Page extract:
The courts have called into question the extent to which the public is entitled to rely on audited financial statements. In Hercules Management Ltd. v. Ernst & Young 356 the Supreme Court of Canada held that auditors owed no duty of care to shareholders with respect to their personal investment decisions.357 We believe that the Hercules decision underscores the importance of the CSA's Civil Liability Amendments discussed previously in Chapter 11. Notwithstanding the Hercules decision, the Civil Liability Amendments will help to enshrine that auditors are held accountable to investors who place reliance on audit reports in making their investment decisions.

Problems and tasks:
1. According to the passage on auditor liability, why does the Hercules decision underscore the importance of the CSA's Civil Liability Amendments?
2. In the passage on auditor liability, which court decided Hercules Management Ltd. v. Ernst & Young?

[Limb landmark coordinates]
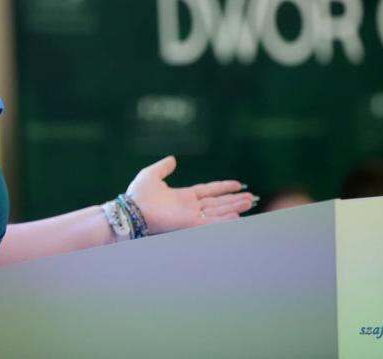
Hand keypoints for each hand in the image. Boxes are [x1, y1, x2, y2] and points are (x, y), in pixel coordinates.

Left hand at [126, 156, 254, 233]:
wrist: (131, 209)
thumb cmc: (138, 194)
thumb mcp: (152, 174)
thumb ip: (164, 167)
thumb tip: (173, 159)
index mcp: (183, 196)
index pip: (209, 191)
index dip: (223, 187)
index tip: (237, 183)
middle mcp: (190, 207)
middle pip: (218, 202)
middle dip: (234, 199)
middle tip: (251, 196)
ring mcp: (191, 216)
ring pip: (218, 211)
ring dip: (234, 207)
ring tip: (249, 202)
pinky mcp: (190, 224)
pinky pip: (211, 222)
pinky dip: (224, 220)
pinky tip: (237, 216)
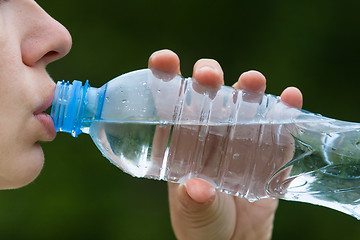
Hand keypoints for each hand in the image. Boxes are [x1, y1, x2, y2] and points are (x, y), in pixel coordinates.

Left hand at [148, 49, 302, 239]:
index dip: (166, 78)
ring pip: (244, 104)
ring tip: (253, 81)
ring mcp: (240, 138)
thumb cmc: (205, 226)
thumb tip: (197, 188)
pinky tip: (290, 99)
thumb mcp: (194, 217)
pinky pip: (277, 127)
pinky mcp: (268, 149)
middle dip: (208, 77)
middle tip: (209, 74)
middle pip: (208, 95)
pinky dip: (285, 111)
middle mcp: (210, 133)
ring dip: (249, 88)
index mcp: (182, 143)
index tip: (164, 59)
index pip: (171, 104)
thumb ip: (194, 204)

---

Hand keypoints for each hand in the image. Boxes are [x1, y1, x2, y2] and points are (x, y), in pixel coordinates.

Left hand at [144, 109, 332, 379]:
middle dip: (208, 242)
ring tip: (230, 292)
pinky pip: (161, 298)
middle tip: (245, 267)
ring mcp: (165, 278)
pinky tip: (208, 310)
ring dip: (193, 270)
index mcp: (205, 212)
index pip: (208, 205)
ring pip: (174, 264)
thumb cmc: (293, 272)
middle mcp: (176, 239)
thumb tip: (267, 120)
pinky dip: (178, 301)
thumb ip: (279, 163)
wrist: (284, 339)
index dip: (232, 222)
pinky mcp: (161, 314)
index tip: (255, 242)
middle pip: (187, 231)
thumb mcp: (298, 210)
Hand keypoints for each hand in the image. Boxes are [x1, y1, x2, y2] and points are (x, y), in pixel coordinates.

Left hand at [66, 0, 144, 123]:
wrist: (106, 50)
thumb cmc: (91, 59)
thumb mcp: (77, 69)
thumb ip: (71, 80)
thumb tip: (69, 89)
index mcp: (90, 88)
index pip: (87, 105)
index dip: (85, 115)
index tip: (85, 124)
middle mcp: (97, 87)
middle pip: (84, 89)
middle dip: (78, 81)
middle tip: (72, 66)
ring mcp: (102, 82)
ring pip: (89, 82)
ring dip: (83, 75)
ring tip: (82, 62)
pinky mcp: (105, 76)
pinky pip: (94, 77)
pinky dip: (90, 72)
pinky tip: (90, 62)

Task-by-task answers:
1. The Hercules decision held that auditors owed no duty of care to shareholders with respect to their personal investment decisions. The Civil Liability Amendments matter because they will help to enshrine that auditors are held accountable to investors who rely on audit reports when making investment decisions.

2. The Supreme Court of Canada.